★さちゅりこん――渡邊史郎と縦塗横抹

世界が矛盾的自己同一的形成として、現在において過去と未来とが一となるという時、我々は反省的である。(西田幾多郎)

公共的な、あまりに公共的な

2011-01-05 23:25:26 | 思想


先週から井上達夫編『公共性の法哲学』を最初から読んでいる。
はじめは、田島正樹氏の論文をチェックするために手にとってみたのであるが、編者のまえがきが、公共性への議論の簇生がきわめていかがわしいものであることを百も承知の上で議論を始めるのだ、と述べていたので思い切って買ってしまうことにしたのである。いままでは公と言えば滅私奉公のことでした、であるからして新たな公共が必要です──式の議論をする者のいかがわしさを私は日々感じるので、少なくとも共感はしたのである。常識を疑った結果を社会に還元します、知的刺激を受け与えてもゆきたいです、ありがたくおはなしを聞かせて頂きましたので質問します、こういう物言いを連発する人間が理由はわからんがどうも私欲に走るタイプであるのは今に始まったことではないにせよ、ちょっと最近はひどい。
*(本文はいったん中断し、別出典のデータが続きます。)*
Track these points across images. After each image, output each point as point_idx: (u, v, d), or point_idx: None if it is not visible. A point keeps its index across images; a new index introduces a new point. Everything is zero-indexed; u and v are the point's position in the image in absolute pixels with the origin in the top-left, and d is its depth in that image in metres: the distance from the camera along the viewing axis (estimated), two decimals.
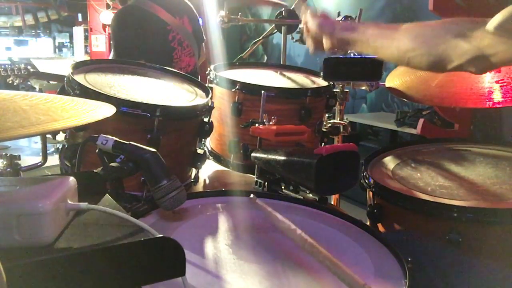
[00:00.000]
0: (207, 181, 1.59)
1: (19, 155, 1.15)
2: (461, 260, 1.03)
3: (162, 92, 1.38)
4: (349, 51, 1.54)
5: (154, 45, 2.38)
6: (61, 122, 0.65)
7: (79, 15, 8.87)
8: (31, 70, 2.86)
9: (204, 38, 2.62)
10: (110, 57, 2.61)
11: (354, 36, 0.99)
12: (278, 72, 1.75)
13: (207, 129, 1.35)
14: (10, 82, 2.79)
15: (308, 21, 1.07)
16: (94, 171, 0.81)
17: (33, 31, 10.02)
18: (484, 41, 0.79)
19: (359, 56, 1.55)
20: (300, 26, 1.18)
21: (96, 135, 0.86)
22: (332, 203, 1.85)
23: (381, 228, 1.21)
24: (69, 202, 0.63)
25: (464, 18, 0.86)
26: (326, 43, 1.04)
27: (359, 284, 0.71)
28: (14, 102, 0.66)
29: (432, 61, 0.88)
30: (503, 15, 0.77)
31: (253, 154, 1.28)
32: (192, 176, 1.41)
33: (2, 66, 2.79)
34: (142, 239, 0.59)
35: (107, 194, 0.75)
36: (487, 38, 0.79)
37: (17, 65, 2.82)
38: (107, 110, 0.78)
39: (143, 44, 2.33)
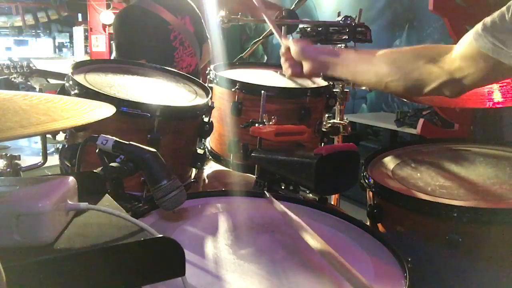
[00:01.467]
0: (207, 181, 1.59)
1: (19, 155, 1.15)
2: (461, 260, 1.03)
3: (162, 92, 1.38)
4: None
5: (156, 44, 2.38)
6: (61, 122, 0.64)
7: (79, 15, 8.88)
8: (33, 68, 2.87)
9: (208, 36, 2.62)
10: (112, 56, 2.61)
11: (335, 60, 1.03)
12: (278, 72, 1.75)
13: (207, 129, 1.35)
14: (13, 79, 2.80)
15: (290, 46, 1.12)
16: (94, 171, 0.81)
17: (33, 31, 10.03)
18: (453, 65, 0.82)
19: None
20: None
21: (96, 135, 0.86)
22: (332, 203, 1.85)
23: (381, 228, 1.21)
24: (69, 202, 0.63)
25: (434, 44, 0.91)
26: (305, 66, 1.09)
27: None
28: (14, 102, 0.66)
29: (408, 86, 0.92)
30: (465, 39, 0.80)
31: (253, 154, 1.28)
32: (192, 176, 1.41)
33: (4, 64, 2.80)
34: (142, 239, 0.59)
35: (107, 194, 0.75)
36: (456, 62, 0.82)
37: (19, 63, 2.82)
38: (107, 110, 0.77)
39: (144, 44, 2.33)
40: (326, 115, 1.67)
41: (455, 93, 0.87)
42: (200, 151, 1.40)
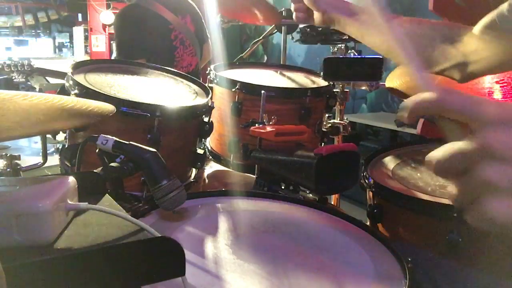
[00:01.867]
0: (207, 181, 1.59)
1: (19, 155, 1.15)
2: (460, 261, 1.03)
3: (162, 92, 1.38)
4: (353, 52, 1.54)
5: (156, 43, 2.38)
6: (61, 122, 0.64)
7: (79, 15, 8.88)
8: (34, 66, 2.87)
9: (208, 36, 2.63)
10: (113, 56, 2.62)
11: (347, 18, 0.98)
12: (278, 72, 1.75)
13: (207, 129, 1.35)
14: (13, 78, 2.80)
15: None
16: (94, 171, 0.81)
17: (33, 31, 10.03)
18: (469, 46, 0.80)
19: (359, 56, 1.55)
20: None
21: (96, 135, 0.86)
22: (332, 203, 1.85)
23: (381, 228, 1.21)
24: (69, 202, 0.63)
25: (454, 23, 0.88)
26: (316, 17, 1.02)
27: None
28: (14, 102, 0.66)
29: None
30: (488, 18, 0.77)
31: (253, 154, 1.28)
32: (192, 176, 1.41)
33: (5, 63, 2.80)
34: (142, 239, 0.59)
35: (107, 194, 0.75)
36: (473, 43, 0.80)
37: (20, 62, 2.83)
38: (107, 110, 0.77)
39: (145, 43, 2.34)
40: (326, 115, 1.67)
41: (464, 77, 0.85)
42: (200, 151, 1.40)
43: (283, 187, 1.35)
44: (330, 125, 1.67)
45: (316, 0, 1.01)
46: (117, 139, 0.85)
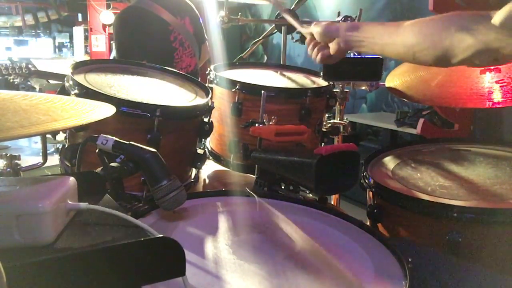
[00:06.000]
0: (207, 181, 1.59)
1: (19, 155, 1.15)
2: (460, 260, 1.03)
3: (162, 92, 1.38)
4: (353, 52, 1.54)
5: (156, 45, 2.38)
6: (61, 122, 0.65)
7: (79, 15, 8.88)
8: (32, 69, 2.87)
9: (206, 38, 2.63)
10: (112, 56, 2.62)
11: (360, 36, 0.99)
12: (278, 72, 1.75)
13: (207, 129, 1.35)
14: (12, 80, 2.80)
15: (312, 30, 1.08)
16: (94, 171, 0.81)
17: (33, 31, 10.03)
18: (489, 35, 0.78)
19: (359, 56, 1.55)
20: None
21: (96, 135, 0.86)
22: (332, 203, 1.85)
23: (381, 228, 1.21)
24: (69, 202, 0.63)
25: (467, 11, 0.86)
26: (332, 47, 1.05)
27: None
28: (14, 102, 0.66)
29: (437, 56, 0.87)
30: (506, 11, 0.76)
31: (253, 154, 1.28)
32: (192, 176, 1.41)
33: (3, 65, 2.80)
34: (142, 239, 0.59)
35: (107, 194, 0.75)
36: (493, 32, 0.77)
37: (18, 64, 2.83)
38: (107, 110, 0.77)
39: (144, 44, 2.33)
40: (326, 115, 1.67)
41: (491, 62, 0.83)
42: (200, 151, 1.40)
43: (283, 187, 1.34)
44: (330, 125, 1.67)
45: (326, 31, 1.05)
46: (117, 139, 0.85)
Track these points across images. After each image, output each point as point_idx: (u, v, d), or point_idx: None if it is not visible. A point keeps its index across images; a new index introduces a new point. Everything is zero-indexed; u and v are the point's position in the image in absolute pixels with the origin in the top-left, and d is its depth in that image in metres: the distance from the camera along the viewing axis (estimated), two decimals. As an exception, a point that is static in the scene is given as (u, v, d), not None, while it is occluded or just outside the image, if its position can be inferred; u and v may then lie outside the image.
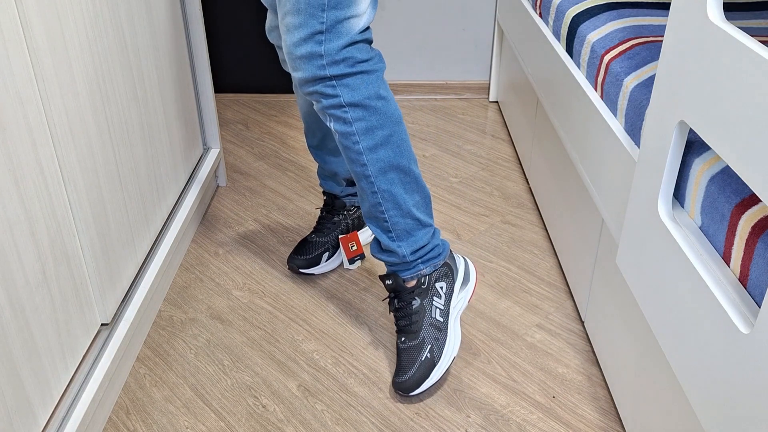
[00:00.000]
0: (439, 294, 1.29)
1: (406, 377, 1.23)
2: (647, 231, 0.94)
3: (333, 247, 1.58)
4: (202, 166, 1.78)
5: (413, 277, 1.27)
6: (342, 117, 1.13)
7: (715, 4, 0.77)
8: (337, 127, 1.14)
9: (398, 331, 1.28)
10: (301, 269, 1.55)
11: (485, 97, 2.56)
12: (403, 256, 1.25)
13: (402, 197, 1.21)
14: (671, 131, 0.86)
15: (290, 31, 1.09)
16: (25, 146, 0.96)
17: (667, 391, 0.98)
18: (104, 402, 1.19)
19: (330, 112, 1.13)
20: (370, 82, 1.13)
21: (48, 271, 1.03)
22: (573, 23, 1.47)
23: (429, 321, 1.27)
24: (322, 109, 1.14)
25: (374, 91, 1.14)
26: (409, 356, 1.24)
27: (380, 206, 1.21)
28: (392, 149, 1.17)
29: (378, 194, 1.20)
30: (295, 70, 1.11)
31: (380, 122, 1.15)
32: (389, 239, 1.24)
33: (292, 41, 1.09)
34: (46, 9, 1.00)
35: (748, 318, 0.72)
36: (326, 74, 1.10)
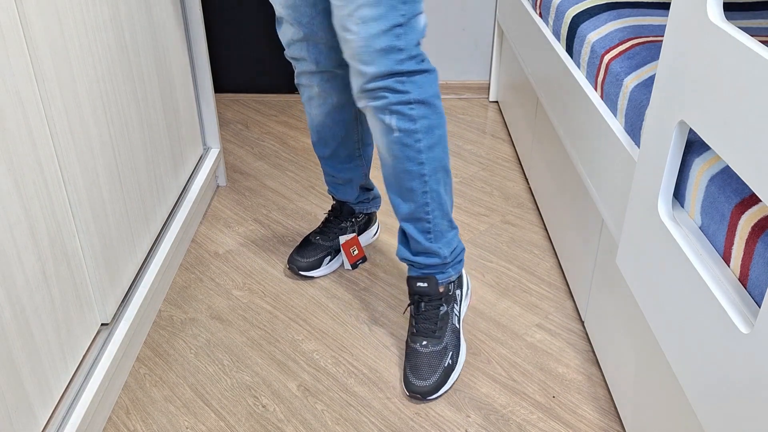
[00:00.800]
0: (457, 300, 1.31)
1: (427, 383, 1.22)
2: (647, 231, 0.94)
3: (335, 250, 1.58)
4: (202, 166, 1.78)
5: (443, 282, 1.28)
6: (408, 114, 1.11)
7: (715, 4, 0.77)
8: (401, 124, 1.12)
9: (417, 334, 1.27)
10: (301, 271, 1.54)
11: (485, 97, 2.56)
12: (444, 257, 1.25)
13: (444, 198, 1.21)
14: (671, 131, 0.86)
15: (366, 23, 1.05)
16: (25, 146, 0.96)
17: (667, 391, 0.98)
18: (104, 402, 1.19)
19: (396, 108, 1.11)
20: (433, 81, 1.13)
21: (48, 271, 1.03)
22: (573, 23, 1.47)
23: (451, 327, 1.28)
24: (387, 106, 1.11)
25: (436, 90, 1.14)
26: (431, 361, 1.24)
27: (427, 206, 1.20)
28: (443, 149, 1.18)
29: (428, 194, 1.19)
30: (368, 64, 1.08)
31: (439, 121, 1.15)
32: (428, 240, 1.23)
33: (369, 34, 1.05)
34: (46, 9, 1.00)
35: (748, 318, 0.72)
36: (402, 69, 1.08)
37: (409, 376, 1.24)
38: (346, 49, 1.10)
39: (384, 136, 1.15)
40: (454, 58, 2.51)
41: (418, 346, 1.26)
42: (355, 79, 1.12)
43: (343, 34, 1.09)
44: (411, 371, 1.24)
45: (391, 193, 1.22)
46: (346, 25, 1.07)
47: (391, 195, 1.22)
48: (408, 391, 1.24)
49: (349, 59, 1.10)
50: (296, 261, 1.54)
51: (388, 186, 1.22)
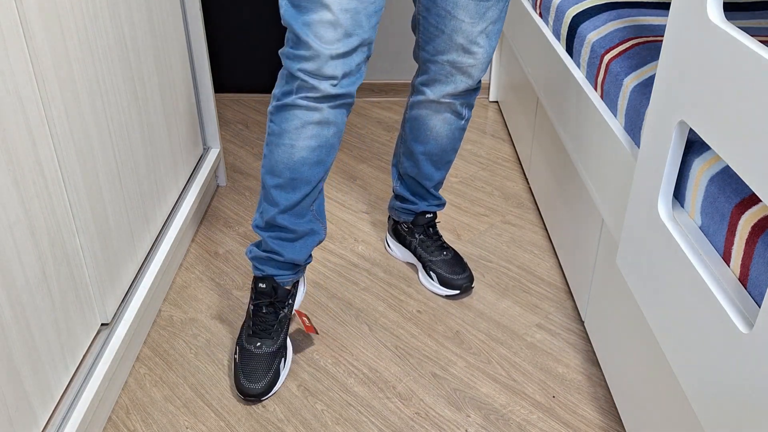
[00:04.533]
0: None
1: (468, 272, 1.53)
2: (647, 231, 0.94)
3: (283, 347, 1.29)
4: (202, 166, 1.78)
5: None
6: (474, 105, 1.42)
7: (715, 4, 0.77)
8: (469, 115, 1.42)
9: (443, 248, 1.55)
10: (262, 397, 1.24)
11: (485, 97, 2.56)
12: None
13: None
14: (671, 131, 0.86)
15: (492, 37, 1.27)
16: (25, 146, 0.96)
17: (667, 391, 0.98)
18: (104, 402, 1.19)
19: (473, 102, 1.39)
20: None
21: (48, 271, 1.03)
22: (573, 23, 1.47)
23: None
24: (470, 102, 1.38)
25: None
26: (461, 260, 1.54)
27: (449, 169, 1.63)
28: None
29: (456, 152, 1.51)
30: (482, 72, 1.32)
31: None
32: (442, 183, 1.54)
33: (492, 47, 1.28)
34: (46, 9, 1.00)
35: (748, 318, 0.72)
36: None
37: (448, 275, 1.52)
38: (466, 62, 1.28)
39: (449, 125, 1.40)
40: (454, 58, 2.51)
41: (444, 255, 1.54)
42: (450, 85, 1.32)
43: (469, 46, 1.25)
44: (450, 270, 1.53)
45: (430, 166, 1.46)
46: (476, 40, 1.25)
47: (429, 168, 1.46)
48: (458, 286, 1.51)
49: (462, 72, 1.30)
50: (251, 389, 1.22)
51: (429, 161, 1.45)
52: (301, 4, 1.05)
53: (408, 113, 1.43)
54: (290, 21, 1.07)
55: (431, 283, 1.53)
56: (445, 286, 1.50)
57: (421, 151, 1.44)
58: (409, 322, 1.44)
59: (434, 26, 1.25)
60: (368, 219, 1.79)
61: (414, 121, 1.42)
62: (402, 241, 1.60)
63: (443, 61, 1.29)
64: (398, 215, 1.57)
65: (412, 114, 1.42)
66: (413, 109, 1.41)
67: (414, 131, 1.43)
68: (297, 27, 1.06)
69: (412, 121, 1.42)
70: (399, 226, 1.59)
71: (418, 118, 1.40)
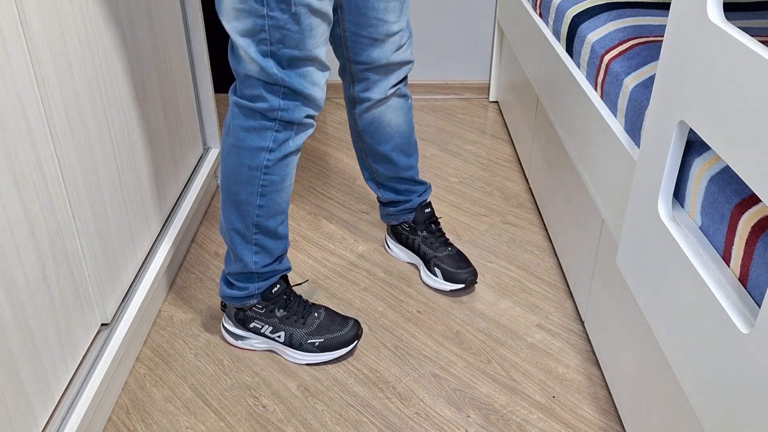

一部のリバタリアンの鬱積は爆発寸前だろう。私はこちらの暴発がどういう形をとるかも怖ろしいような気がする。ただ、こういう現状に対して、則天去私であれ且つ虚無の上に自我を置け、といった文学的逆説が威力を失っているとすれば、もういちど歴史的に人間の社会のありかたをギリシャから考え直すぜ、という流れは止まらないであろう。かかるとき、我々の社会を動かしている物語的いい加減さ──というかほとんど源氏物語的な磁場であるが──に論理的に反発して行くという心構えになる訳である。専門外の書物なので、かなり分からないところがあったが、論者たちの心意気はそんな感じだと思った。こういう議論の雰囲気は、昔の「近代の超克」論の時にもあった。私がそこらを勉強して得た認識は、ユマニストであることの困難──スコラ的になるのを避けようとして自らのルサンチマンが論理をねじ曲げるのを逆に見逃す危険性が常につきまとうということであった。

今日は、やっとこさっとこ、田島正樹氏の論文と谷口功一氏の論文までたどりついた。

田島氏の論文の感想はいつか書こうと思う。谷口氏の論についていえば、氏も言っているように鶴見俊輔の「二人の哲学者」のバリエーションというかんじであった。私は、「コミュニケイションの皮にかくれたデスコミュニケイションをはっきり見つめ、この量と質を計算しておかなければならない」という鶴見の意見がまあ妥当な意見だとはおもいつつも、こういう心がけをいかに維持するかという課題において、谷口氏が相対的に退ける中野重治の意見──だからこそ超階級的な、一般人間的なロマン主義?が必要なのだという当為と解すべきである──を避けることができないような気がしてきた。それにしても谷口氏の中野重治の文章の解釈はそもそもこれで大丈夫なのか、私は確かめたくなった。

とはいえ、谷口氏の引用する中野重治の『国会演説集』は私の家には見つからなかった。残念。